→ Selected extract:

•••••

British rock band Coldplay have recorded over 178 songs  throughout their career. They were formed in London by Chris Martin (lead vocals, piano), Jonny Buckland (guitar), Guy Berryman (bass guitar), Will Champion (drums, percussion) and Phil Harvey (creative direction). With exception of the latter, all members are equally credited as songwriters of each track. They explored many music styles as the years went by, developing a sound that is considered alternative rock, alternative pop, pop rock, post-Britpop, soft rock, and pop. The band released two extended plays in the late 1990s, Safety (1998) and The Blue Room (1999), with both having characteristics of dream pop that settled them apart from future releases.

Their debut album, Parachutes, was then released in July 2000. Berryman described it as "a quiet, polite record", with Scottish band Travis and American singer Jeff Buckley serving as primary influences. It drew comparisons to Oasis and Radiohead as well, showing Coldplay's alternative rock side with moody, atmospheric songs ("Don't Panic", "Shiver" and "Yellow"). Two years later, A Rush of Blood to the Head (2002) was made available, being noted for having more guitar-driven ("God Put a Smile upon Your Face", "A Whisper") and piano-driven ("Clocks", "The Scientist") tracks than its predecessor.

Meanwhile, X&Y (2005) kept the same style, but with the addition of electronic influences and extensive use of synthesizers, having a grander scale in terms of both sound and existential themes. Lyrics on the record have also been considered to be "ruminations on Martin's doubts, fears, hopes, and loves". Their fourth album Viva la Vida or Death and All His Friends (2008), on the other hand, featured production by Brian Eno and saw Coldplay attempting to diversify their style and explore new territory. They experimented with many instruments, including electric violins, tack pianos, santoors and orchestras. Lyrically, the record had themes of life, love, death, loneliness, war and politics, being more universal than previous material. Its companion piece, Prospekt's March, featured "Lost+" a new version of "Lost!" with vocals from Jay-Z. In 2011, they released Mylo Xyloto, a concept album that follows the story of two characters in the style of a rock opera. It expanded their sound by including more upbeat tones for the first time and having a pop rock style with "modern, urban and dance" melodies such as "Every Teardrop Is a Waterfall", "Paradise" and "Princess of China", which featured vocals by Rihanna.

•••••

[Dataset excerpt]

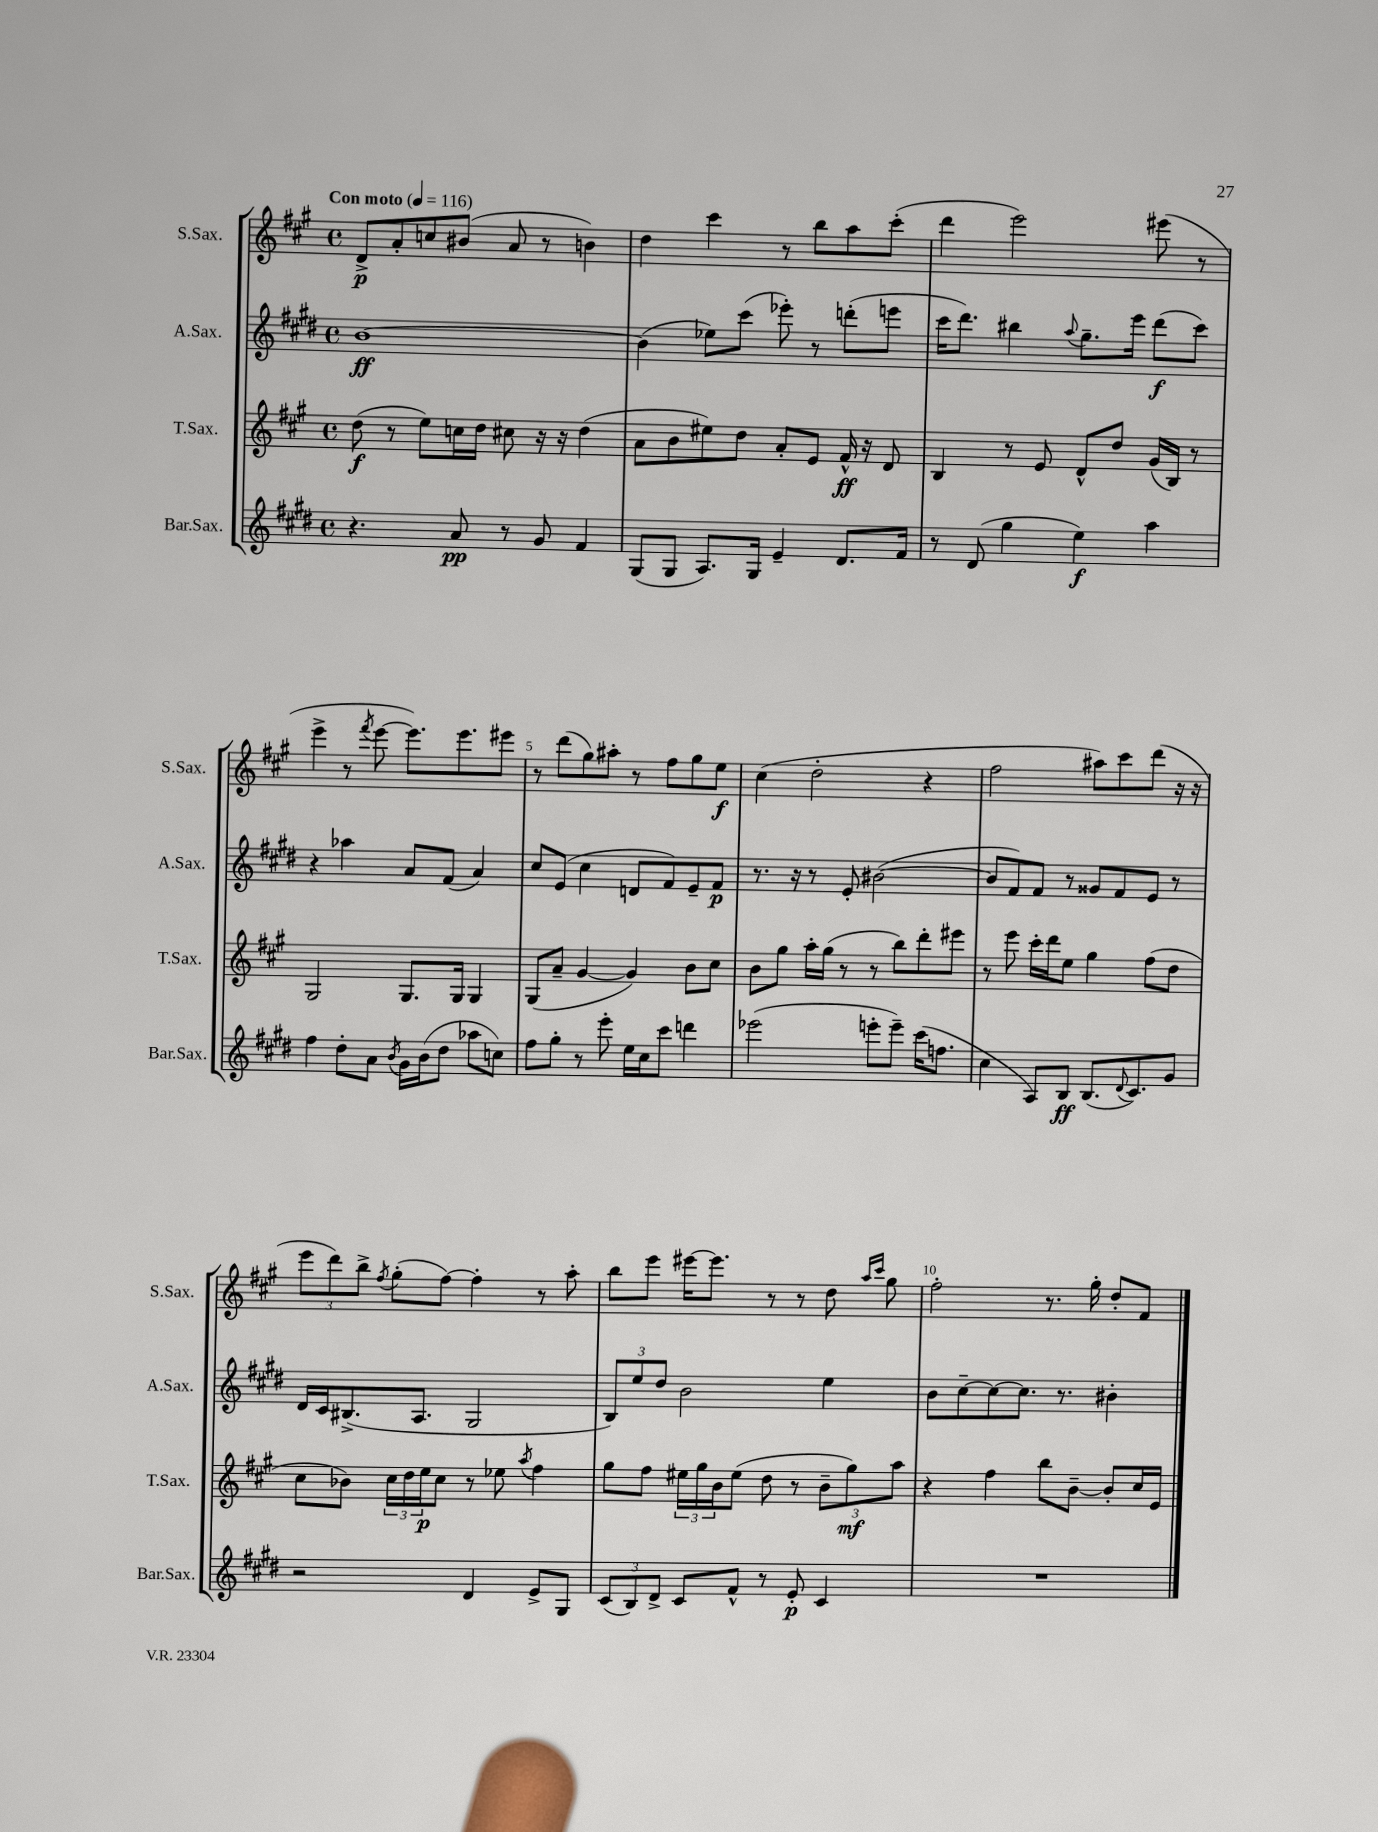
<<
\new StaffGroup <<
\new Staff = "s0" \with { instrumentName = "S.Sax." shortInstrumentName = "S.Sax." } {
    \clef treble \key a \major \defaultTimeSignature \time 4/4 \tempo "Con moto" 4 = 116
    d'8->\p a'8-. c''8 bis'8( a'8 r8 b'4) |
    d''4 cis'''4 r8 b''8 a''8 cis'''8-.( |
    d'''4 e'''2) eis'''8( r8 |
    e'''4-> r8 \acciaccatura { fis'''8 } e'''8~ e'''8.) e'''8. eis'''8 |
    r8 d'''8( gis''8) ais''8-. r8 fis''8 gis''8 e''8\f |
    cis''4( d''2-. r4 |
    fis''2 ais''8) cis'''8 d'''8( r16 r16 |
    \tuplet 3/2 { e'''8 d'''8) b''8-> } \acciaccatura { fis''8 } gis''8-.( fis''8~) fis''4-. r8 a''8-. |
    b''8 e'''8 eis'''16~ eis'''8. r8 r8 d''8 \grace { a''16 cis'''16 } gis''8 |
    fis''2-. r8. gis''16-. d''8-. fis'8 \bar "|." |
}
\new Staff = "s1" \with { instrumentName = "A.Sax." shortInstrumentName = "A.Sax." } {
    \clef treble \key e \major \defaultTimeSignature \time 4/4
    b'1~\ff |
    b'4( ees''8) cis'''8( ees'''8-.) r8 d'''8-.( e'''8 |
    cis'''16 dis'''8.) bis''4 \appoggiatura { a''8 } gis''8.-- e'''16 dis'''8\f( cis'''8) |
    r4 aes''4 a'8 fis'8( a'4) |
    cis''8 e'8( cis''4 d'8 fis'8) e'8-- fis'8\p |
    r8. r16 r8 e'8-. bis'2~( |
    bis'8 fis'8) fis'8 r8 gisis'8 fis'8 e'8 r8 |
    dis'16 cis'16 bis8.->( a8. gis2 |
    \tuplet 3/2 { b8) e''8 dis''8 } b'2 e''4 |
    b'8 cis''8~-- cis''8~ cis''8. r8. bis'4-. \bar "|." |
}
\new Staff = "s2" \with { instrumentName = "T.Sax." shortInstrumentName = "T.Sax." } {
    \clef treble \key a \major \defaultTimeSignature \time 4/4
    d''8\f( r8 e''8) c''16 d''16 cis''8 r16 r16 d''4( |
    a'8 b'8 eis''8) d''8 a'8-. e'8 fis'16-^\ff r16 d'8 |
    b4 r8 e'8 d'8-^ d''8 gis'16( b16) r8 |
    gis2 gis8. gis16 gis4 |
    gis8( a'8-- gis'4~ gis'4) b'8 cis''8 |
    b'8 gis''8 a''16-. gis''16( r8 r8 b''8) d'''8-. eis'''8 |
    r8 e'''8 cis'''16-. d'''16 e''8 gis''4 fis''8( d''8 |
    cis''8 bes'8) \tuplet 3/2 { cis''16 d''16 e''16\p } cis''8 r8 ees''8 \acciaccatura { a''8 } fis''4 |
    gis''8 fis''8 \tuplet 3/2 { eis''16 gis''16 b'16 } eis''8( d''8 r8 \tuplet 3/2 { b'8-- gis''8\mf) a''8 } |
    r4 fis''4 b''8 b'8~-- b'8-. cis''16 e'16 \bar "|." |
}
\new Staff = "s3" \with { instrumentName = "Bar.Sax." shortInstrumentName = "Bar.Sax." } {
    \clef treble \key e \major \defaultTimeSignature \time 4/4
    r4. a'8\pp r8 gis'8 fis'4 |
    gis8( gis8 a8.) gis16 e'4-- dis'8. fis'16 |
    r8 dis'8( gis''4 e''4\f) a''4 |
    fis''4 dis''8-. a'8 \acciaccatura { b'8 } gis'16 b'16( dis''8 aes''8 c''8) |
    fis''8 gis''8-. r8 e'''8-. e''16 cis''16 cis'''8 d'''4 |
    ees'''2( e'''8-. e'''8--) cis'''16( f''8. |
    cis''4 a8) b8\ff b8.( \appoggiatura { dis'8 } cis'8.) gis'8 |
    r2 dis'4 e'8-> gis8 |
    \tuplet 3/2 { cis'8( b8) dis'8-> } cis'8 fis'8-^ r8 e'8-.\p cis'4 |
    R1 \bar "|." |
}
>>
>>
\layout { \context { \Score \override BarNumber.break-visibility = ##(#f #t #t) barNumberVisibility = #(every-nth-bar-number-visible 5) } }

•••••

→ Written task 1:
Summarize the Coldplay passage in two sentences.
→ Written task 2:
Transcribe the part of the Coldplay passage between "British rock band" and "from future releases.", inclusive.

→ Reply 1:
Coldplay, a British rock band formed in London, has explored many styles over the years, from the dream pop of its late-1990s extended plays to the moody alternative rock of its debut album, Parachutes (2000). Later albums added guitar- and piano-driven tracks, then electronic influences and synthesizers on X&Y, then Brian Eno's production and new instruments on Viva la Vida, and Mylo Xyloto (2011) brought more upbeat tones and a pop rock style for the first time.

→ Reply 2:
British rock band Coldplay have recorded over 178 songs  throughout their career. They were formed in London by Chris Martin (lead vocals, piano), Jonny Buckland (guitar), Guy Berryman (bass guitar), Will Champion (drums, percussion) and Phil Harvey (creative direction). With exception of the latter, all members are equally credited as songwriters of each track. They explored many music styles as the years went by, developing a sound that is considered alternative rock, alternative pop, pop rock, post-Britpop, soft rock, and pop. The band released two extended plays in the late 1990s, Safety (1998) and The Blue Room (1999), with both having characteristics of dream pop that settled them apart from future releases.